ROI Measurement and Iterative Success
ROI measurement proves essential for securing continued AI investment and executive sponsorship, particularly from CFOs demanding measurable returns. Linking AI initiatives directly to business outcomes, improved margins, operational efficiency, risk insights, establishes credibility and momentum.
Clear baseline data enables objective comparison of pre-AI and post-AI performance across diverse KPIs: sales revenue, operational turnaround time, fraud reduction, and customer retention. This holistic measurement approach aligns business and technology teams, ensuring AI remains an enterprise priority rather than fragmented experimentation.
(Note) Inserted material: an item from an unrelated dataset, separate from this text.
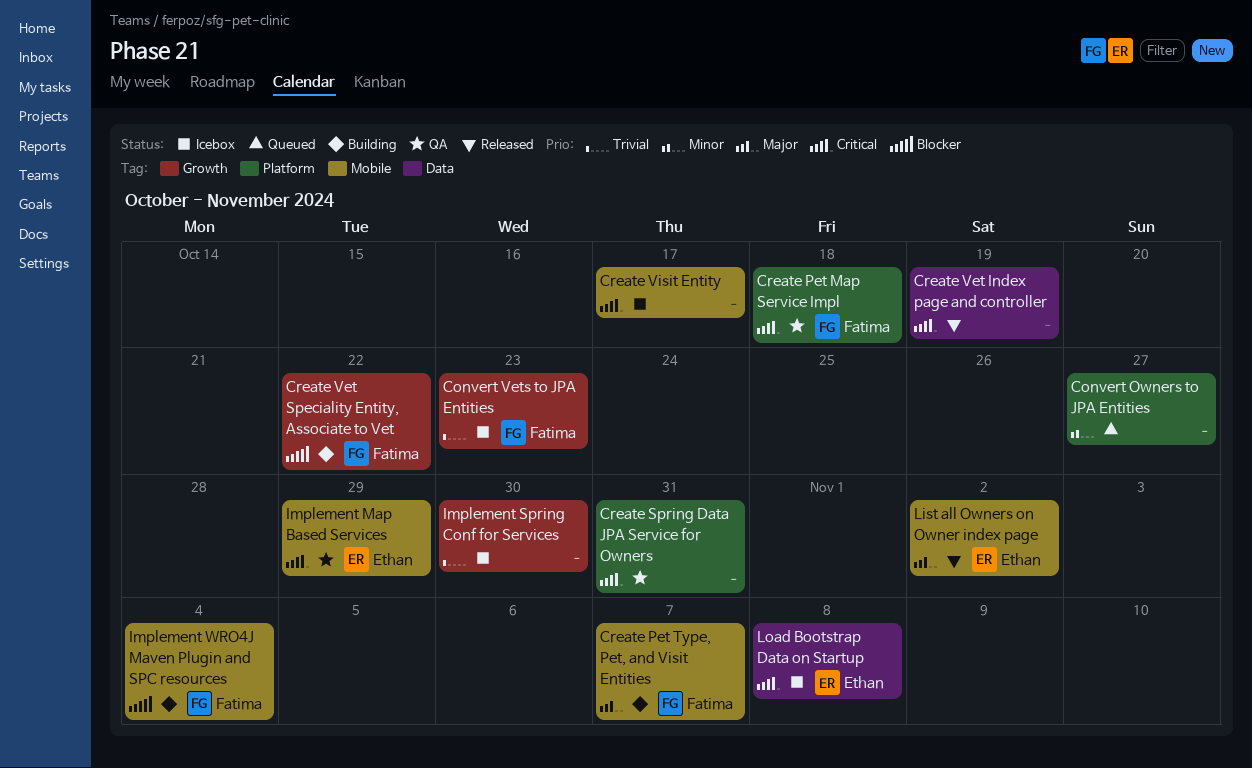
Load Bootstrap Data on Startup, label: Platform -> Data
Iterative success through manageable pilots validates impact before broader rollout. Starting small, “eating the elephant one bite at a time”, builds incremental buy-in while tackling complex transformation step-by-step. Demonstrating tangible benefits like faster claim settlements, improved underwriting quality, and personalized customer engagement drives wider acceptance.
When employees see real examples of AI success, it builds confidence and helps overcome hesitation. Leading organisations now monitor AI projects at the board level, making ROI tracking part of their strategy. Using clear metrics turns AI from a trial effort into a core business strength.
Conclusion
AI-powered digital transformation transcends technology implementation, it represents wholesale business reinvention requiring orchestrated organizational alignment.
Across insurance, banking, labor markets, and financial services, leaders converged on essential pillars. Data foundation, clean, unified, real-time, emerges as non-negotiable infrastructure. Governance addressing ethics, bias, privacy, and compliance must be embedded from inception, not retrofitted. Scalable, modular platforms enable the critical leap from pilot to production, balancing agility with cost control.
Yet technology alone guarantees nothing. Human dimensions prove paramount: distributed leadership beyond technology teams, role-specific upskilling creating AI fluency across functions, change management fostering psychological safety, and cross-functional collaboration dismantling silos. CFO-satisfying ROI measurement with clear business outcome linkages secures sustained investment and momentum.
The consensus: AI adoption succeeds as enterprise-wide transformation, not isolated technical projects. Board-level sponsorship, iterative validation through pilots, continuous regulatory adaptation, and collective institutional knowledge-building form the operational reality of mature AI organizations.
Diverse industry contexts yielded unified direction, AI reinvents business models when organizations integrate leadership commitment, robust data governance, scalable infrastructure, human-centric change management, and metrics-driven accountability. This isn’t automation’s evolution; it’s fundamental reimagination of how enterprises create and deliver value.